Extracted page text data:
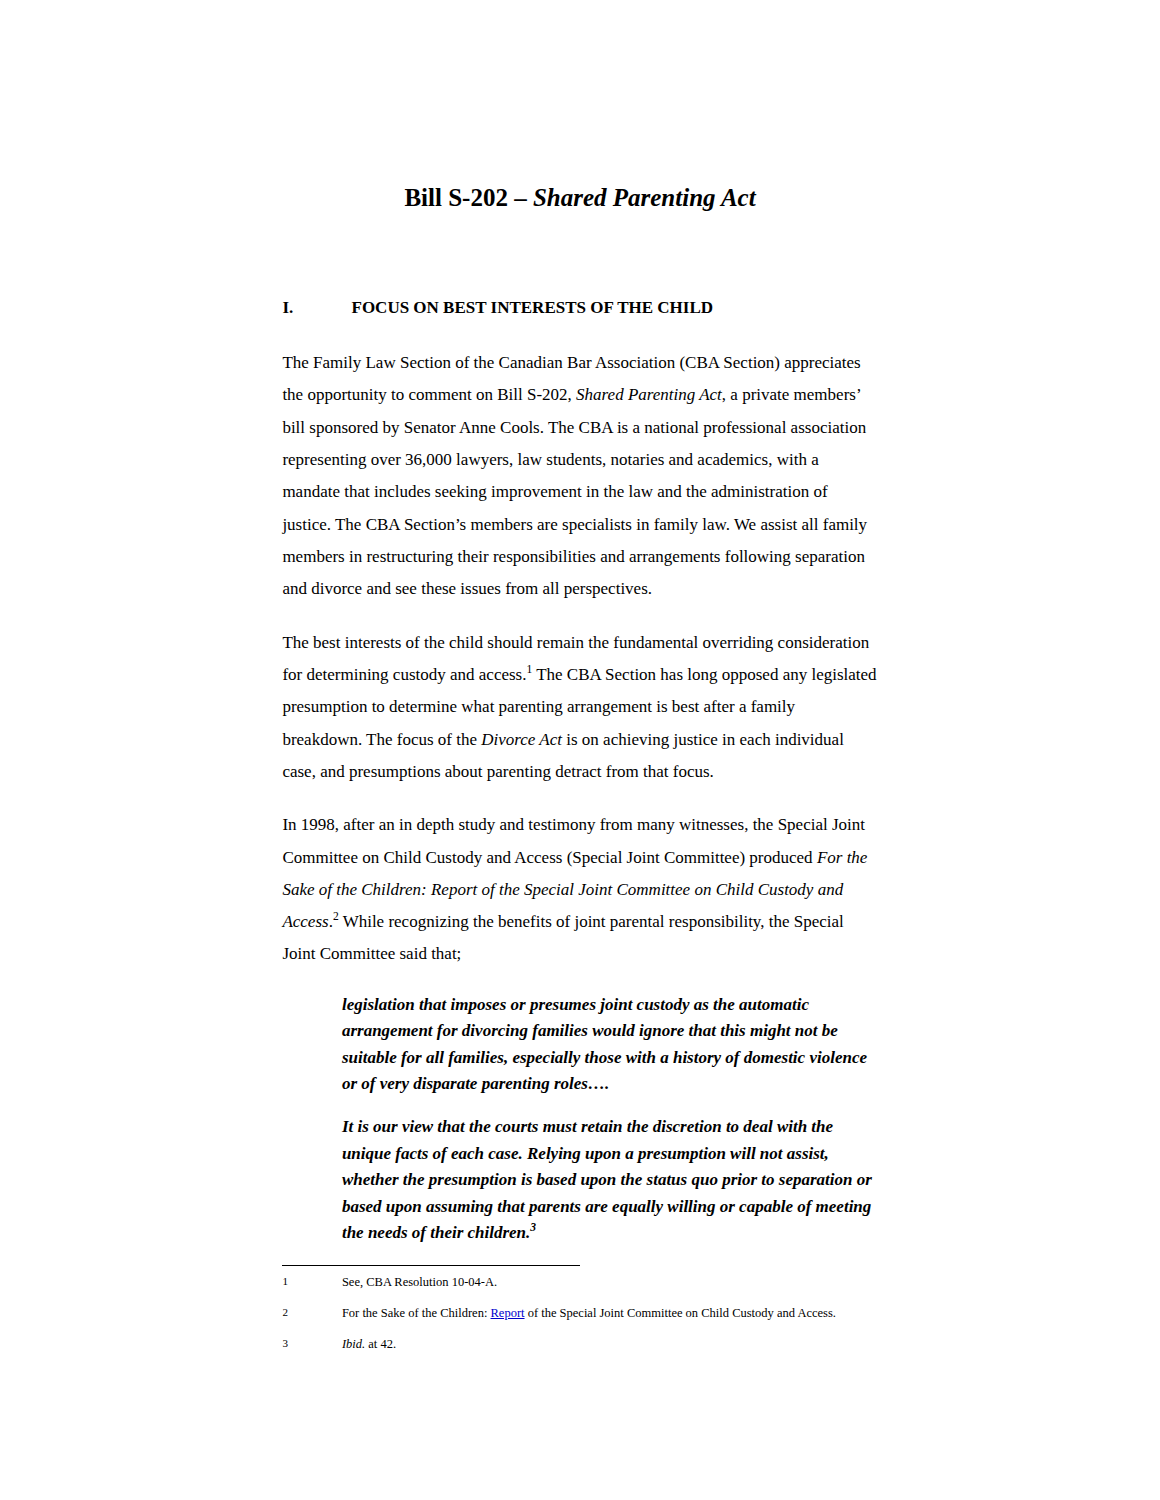Bill S-202 – Shared Parenting Act
I. FOCUS ON BEST INTERESTS OF THE CHILD
The Family Law Section of the Canadian Bar Association (CBA Section) appreciates the opportunity to comment on Bill S-202, Shared Parenting Act, a private members’ bill sponsored by Senator Anne Cools. The CBA is a national professional association representing over 36,000 lawyers, law students, notaries and academics, with a mandate that includes seeking improvement in the law and the administration of justice. The CBA Section’s members are specialists in family law. We assist all family members in restructuring their responsibilities and arrangements following separation and divorce and see these issues from all perspectives.
The best interests of the child should remain the fundamental overriding consideration for determining custody and access.1 The CBA Section has long opposed any legislated presumption to determine what parenting arrangement is best after a family breakdown. The focus of the Divorce Act is on achieving justice in each individual case, and presumptions about parenting detract from that focus.
In 1998, after an in depth study and testimony from many witnesses, the Special Joint Committee on Child Custody and Access (Special Joint Committee) produced For the Sake of the Children: Report of the Special Joint Committee on Child Custody and Access.2 While recognizing the benefits of joint parental responsibility, the Special Joint Committee said that;
legislation that imposes or presumes joint custody as the automatic arrangement for divorcing families would ignore that this might not be suitable for all families, especially those with a history of domestic violence or of very disparate parenting roles….
It is our view that the courts must retain the discretion to deal with the unique facts of each case. Relying upon a presumption will not assist, whether the presumption is based upon the status quo prior to separation or based upon assuming that parents are equally willing or capable of meeting the needs of their children.3
1 See, CBA Resolution 10-04-A.
2 For the Sake of the Children: Report of the Special Joint Committee on Child Custody and Access.
3 Ibid. at 42.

### ASSIGNED TASK:
The reply should repeat the data in full, exactly as given, and contain no pictures.

### OUTPUT FOR THIS EXERCISE:
Bill S-202 – Shared Parenting Act
I. FOCUS ON BEST INTERESTS OF THE CHILD
The Family Law Section of the Canadian Bar Association (CBA Section) appreciates the opportunity to comment on Bill S-202, Shared Parenting Act, a private members’ bill sponsored by Senator Anne Cools. The CBA is a national professional association representing over 36,000 lawyers, law students, notaries and academics, with a mandate that includes seeking improvement in the law and the administration of justice. The CBA Section’s members are specialists in family law. We assist all family members in restructuring their responsibilities and arrangements following separation and divorce and see these issues from all perspectives.
The best interests of the child should remain the fundamental overriding consideration for determining custody and access.1 The CBA Section has long opposed any legislated presumption to determine what parenting arrangement is best after a family breakdown. The focus of the Divorce Act is on achieving justice in each individual case, and presumptions about parenting detract from that focus.
In 1998, after an in depth study and testimony from many witnesses, the Special Joint Committee on Child Custody and Access (Special Joint Committee) produced For the Sake of the Children: Report of the Special Joint Committee on Child Custody and Access.2 While recognizing the benefits of joint parental responsibility, the Special Joint Committee said that;
legislation that imposes or presumes joint custody as the automatic arrangement for divorcing families would ignore that this might not be suitable for all families, especially those with a history of domestic violence or of very disparate parenting roles….
It is our view that the courts must retain the discretion to deal with the unique facts of each case. Relying upon a presumption will not assist, whether the presumption is based upon the status quo prior to separation or based upon assuming that parents are equally willing or capable of meeting the needs of their children.3
1 See, CBA Resolution 10-04-A.
2 For the Sake of the Children: Report of the Special Joint Committee on Child Custody and Access.
3 Ibid. at 42.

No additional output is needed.